If You Divorce After Retirement: Naming Your Ex-Spouse as Beneficiary
- If you elected the Unmodified or the Unmodified Plus Option at retirement, your ex-spouse is ineligible to receive a continuing benefit from LACERA upon your death. In such case, you may name a new beneficiary after you are divorced.
- Upon your death, LACERA will pay any remaining portion of your accumulated contributions in one lump-sum payment to the beneficiary you designated after your divorce or to your estate. Neither your new beneficiary nor your estate is eligible for a continuing benefit.
- An ex-spouse is not an eligible surviving spouse and is not eligible to receive a monthly continuing benefit under the Unmodified Retirement Option, even if he or she is named as beneficiary after the divorce.
- An ex-spouse may be eligible to receive a community property portion of a lump-sum benefit, or a proportionate share of the eligible surviving spouse’s benefit, if applicable.

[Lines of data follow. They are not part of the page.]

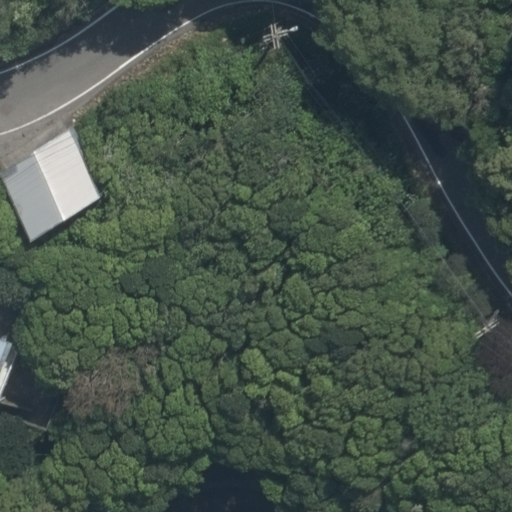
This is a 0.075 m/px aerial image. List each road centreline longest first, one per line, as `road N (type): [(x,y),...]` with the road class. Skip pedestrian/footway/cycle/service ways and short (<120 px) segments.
road 1 (unclassified): [(340,0),(386,54),(511,265)]
road 2 (unclassified): [(0,103),(44,84),(173,0)]
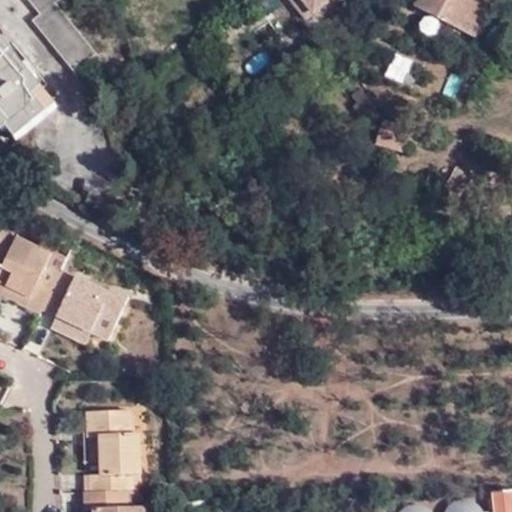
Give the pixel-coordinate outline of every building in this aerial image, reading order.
[(73,68),(95,49),(54,0),(27,0),(37,11),(30,17),(73,68)] [(303,0),(299,3),(308,15),(326,0),(303,0)] [(488,0),(416,0),(415,3),(472,33),(488,0)] [(357,13),(337,29),(346,40),(366,24),(357,13)] [(54,102),(38,83),(23,65),(0,37),(0,119),(13,136),(54,102)] [(394,54),(386,75),(404,82),(412,60),(394,54)] [(23,65),(38,83),(44,80),(29,60),(23,65)] [(409,115),(378,106),(369,138),(399,148),(409,115)] [(466,171),(453,161),(430,191),(444,202),(466,171)] [(39,306),(59,266),(45,260),(49,250),(15,234),(1,261),(0,260),(0,293),(37,311),(39,306)] [(59,266),(63,257),(49,250),(45,260),(59,266)] [(111,289),(59,266),(39,306),(54,314),(91,332),(107,340),(130,295),(112,286),(111,289)] [(86,342),(91,332),(54,314),(50,326),(86,342)] [(86,490),(126,488),(132,488),(132,473),(141,473),(140,432),(131,432),(131,407),(85,410),(85,436),(95,436),(96,472),(86,473),(86,490)] [(86,490),(81,491),(81,507),(89,506),(88,511),(142,511),(142,504),(127,505),(126,488),(86,490)] [(511,511),(511,498),(478,502),(479,511),(511,511)]
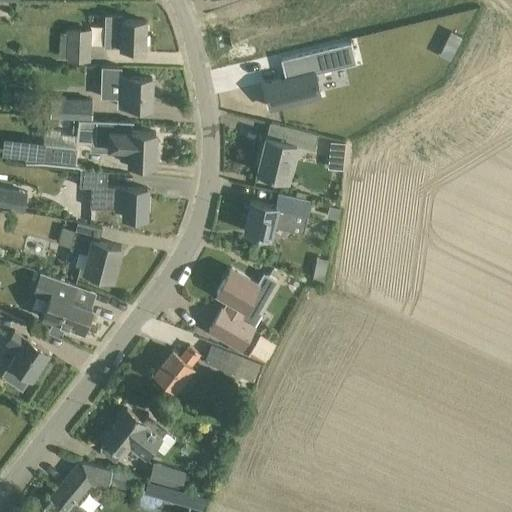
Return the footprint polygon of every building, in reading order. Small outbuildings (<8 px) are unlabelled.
[(123,15),(105,14),(104,46),(121,46),(121,47),(145,48),(145,20),(123,19),(123,15)] [(90,29),(67,28),(67,35),(60,34),(59,58),(88,60),(90,29)] [(446,40),(457,46),(462,36),(451,31),(446,40)] [(285,84),(264,89),(270,112),(318,100),(313,79),(353,69),(348,48),(280,65),(285,84)] [(152,77),(132,77),(129,76),(129,77),(120,77),(121,66),(102,65),(101,97),(118,97),(118,106),(151,107),(152,77)] [(34,93),(14,90),(12,108),(32,110),(34,93)] [(92,100),(51,97),(50,116),(91,118),(92,100)] [(156,131),(130,130),(131,122),(79,119),(77,140),(90,141),(90,150),(120,152),(119,160),(129,160),(129,162),(154,163),(156,131)] [(318,134),(304,130),(285,125),(281,140),(266,136),(257,171),(288,178),(296,144),(314,149),(318,134)] [(331,141),(329,154),(344,155),(345,143),(331,141)] [(76,147),(43,144),(41,159),(74,163),(76,147)] [(107,170),(81,167),(80,185),(92,185),(91,207),(124,208),(124,216),(146,217),(147,188),(107,186),(107,170)] [(0,186),(0,206),(24,210),(27,191),(0,186)] [(311,198),(299,195),(279,191),(276,205),(251,200),(244,230),(270,236),(272,225),(288,229),(290,223),(305,226),(311,198)] [(101,227),(81,222),(76,221),(70,249),(88,253),(84,269),(113,276),(121,246),(97,239),(101,227)] [(277,279),(264,272),(258,282),(231,267),(217,292),(232,301),(227,310),(222,307),(209,329),(242,348),(255,326),(239,317),(247,304),(259,311),(277,279)] [(77,284),(58,278),(41,271),(35,289),(50,294),(42,317),(68,326),(66,330),(80,335),(82,331),(83,331),(92,307),(71,299),(77,284)] [(49,352),(32,341),(27,337),(26,338),(15,330),(6,344),(17,351),(9,364),(31,378),(49,352)] [(252,351),(271,359),(279,340),(261,332),(252,351)] [(253,382),(261,362),(210,343),(203,363),(253,382)] [(190,364),(199,353),(190,345),(180,356),(173,350),(155,373),(175,389),(193,366),(190,364)] [(127,408),(103,438),(106,441),(100,449),(114,460),(115,459),(116,460),(129,444),(145,457),(155,445),(164,453),(175,439),(166,431),(168,429),(148,413),(142,421),(127,408)] [(107,484),(111,468),(81,461),(62,483),(64,485),(52,500),(50,498),(38,511),(85,511),(75,503),(90,484),(106,486),(107,484)] [(153,462),(148,478),(181,487),(186,471),(153,462)] [(111,468),(107,484),(130,490),(131,486),(133,478),(134,474),(111,468)] [(133,478),(131,486),(144,490),(147,482),(133,478)]
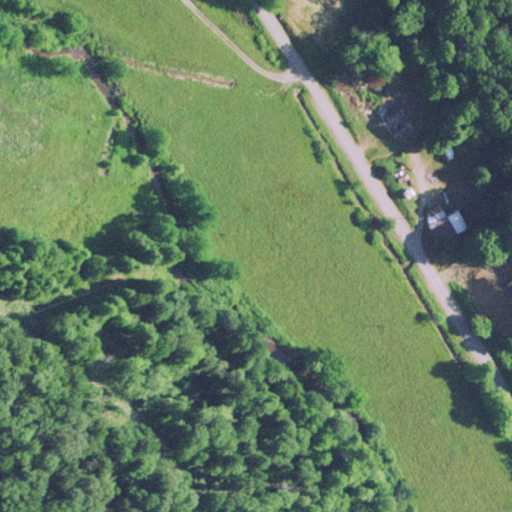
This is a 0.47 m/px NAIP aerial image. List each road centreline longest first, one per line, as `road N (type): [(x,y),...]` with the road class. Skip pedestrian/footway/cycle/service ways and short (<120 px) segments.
road 1 (residential): [(511,398),(259,0)]
road 2 (tertiary): [(0,315),(110,398),(199,511)]
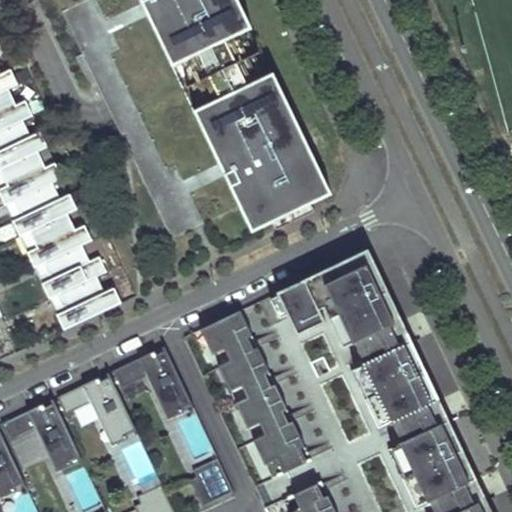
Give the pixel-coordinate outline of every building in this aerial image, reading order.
[(265,61),(236,0),(140,0),(145,8),(150,19),(102,42),(81,52),(109,110),(127,148),(171,240),(199,227),(241,206),(253,232),(272,223),(276,231),(314,212),(311,204),(330,195),(265,61)] [(18,85),(11,70),(2,75),(0,71),(0,93),(9,89),(18,85)] [(33,116),(26,101),(16,106),(9,89),(0,93),(0,131),(24,121),(33,116)] [(48,147),(41,132),(31,137),(24,121),(0,131),(0,170),(1,170),(39,152),(48,147)] [(63,178),(56,163),(46,168),(39,152),(1,170),(9,186),(0,189),(0,192),(6,205),(16,201),(53,183),(63,178)] [(1,170),(0,170),(0,189),(9,186),(1,170)] [(31,232),(69,214),(78,209),(71,194),(61,199),(53,183),(16,201),(24,217),(14,221),(21,236),(31,232)] [(16,201),(6,205),(8,209),(14,221),(24,217),(16,201)] [(93,241),(86,225),(76,230),(69,214),(31,232),(38,248),(29,252),(36,267),(46,263),(84,245),(93,241)] [(31,232),(21,236),(23,240),(29,252),(38,248),(31,232)] [(98,276),(108,272),(101,256),(91,261),(84,245),(46,263),(53,279),(44,283),(51,299),(61,294),(98,276)] [(398,338),(359,255),(278,294),(287,313),(298,336),(324,323),(311,294),(326,287),(340,315),(353,344),(360,341),(371,362),(352,371),(380,429),(399,420),(409,441),(390,450),(418,507),(436,499),(442,511),(481,511),(471,490),(435,414),(398,338)] [(46,263),(36,267),(38,272),(44,283),(53,279),(46,263)] [(66,330),(123,303),(116,287),(106,292),(98,276),(61,294),(68,310),(59,314),(66,330)] [(340,315),(326,287),(311,294),(324,323),(340,315)] [(61,294),(51,299),(53,303),(59,314),(68,310),(61,294)] [(287,313),(278,294),(270,297),(261,301),(270,321),(279,316),(287,313)] [(312,460),(240,311),(208,327),(279,476),(288,472),(312,460)] [(5,325),(1,317),(0,317),(0,356),(16,349),(5,325)] [(279,476),(208,327),(201,330),(272,479),(279,476)] [(155,351),(113,371),(121,389),(147,377),(160,405),(165,403),(170,413),(173,412),(175,417),(184,413),(182,408),(191,403),(166,351),(161,353),(157,355),(155,351)] [(99,378),(57,397),(66,415),(91,403),(104,431),(109,429),(114,440),(117,438),(119,444),(128,439),(126,434),(136,429),(110,377),(106,379),(101,381),(99,378)] [(43,404),(1,424),(10,442),(35,430),(48,458),(53,456),(58,466),(61,465),(63,470),(72,465),(70,461),(80,456),(55,403),(49,406),(45,408),(43,404)] [(165,403),(160,405),(167,421),(175,417),(173,412),(170,413),(165,403)] [(197,416),(179,424),(197,460),(214,452),(197,416)] [(109,429),(104,431),(111,447),(119,444),(117,438),(114,440),(109,429)] [(0,486),(2,492),(5,491),(7,496),(16,492),(14,487),(24,483),(0,432),(0,486)] [(141,443),(124,450),(138,482),(155,474),(141,443)] [(53,456),(48,458),(56,473),(63,470),(61,465),(58,466),(53,456)] [(203,508),(234,493),(218,459),(193,471),(196,478),(191,481),(192,484),(203,508)] [(85,470),(69,478),(84,511),(101,503),(85,470)] [(336,511),(321,478),(297,490),(288,494),(296,511),(336,511)] [(136,511),(174,511),(166,495),(162,486),(137,498),(140,505),(135,508),(136,510),(136,511)] [(296,511),(288,494),(281,498),(287,511),(296,511)] [(34,511),(28,497),(13,504),(16,511),(34,511)]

- If you named your spouse as a beneficiary at retirement under Option 2, 3, or 4, he or she will receive a monthly continuing benefit after your death.
Garnishment
In general, a member's retirement allowance is not subject to garnishment or other levies except as follows:
- A court may order LACERA to pay a portion of a member’s retirement allowance to satisfy a judgment for spousal or child support or a division of community property.
- A member’s retirement allowance is subject to a tax levy by the IRS or the California Franchise Tax Board for payment of delinquent federal or state income tax.
- If a retired member is convicted in federal court, the court may order the member to pay restitution through a federal garnishment of the member’s monthly LACERA benefit.
Pension Forfeiture Applies to Public Employees Convicted of a Job-Related Felony
PEPRA establishes pension forfeiture, without exception, for all public employees convicted of a job-related felony.
The law calls for forfeiture of “all accrued rights and benefits in any public retirement system” by any public employee convicted of any felony, as of the earliest date of the crime, “for conduct arising out of or in the performance of his or her official duties, in pursuit of the office or appointment, or in connection with obtaining salary, disability retirement, service retirement, or other benefits.”
Your Records Are Subject to Public Disclosure
The California Supreme Court has held the public has a right to know the names and salaries of public officials and employees under the California Public Records Act (CPRA).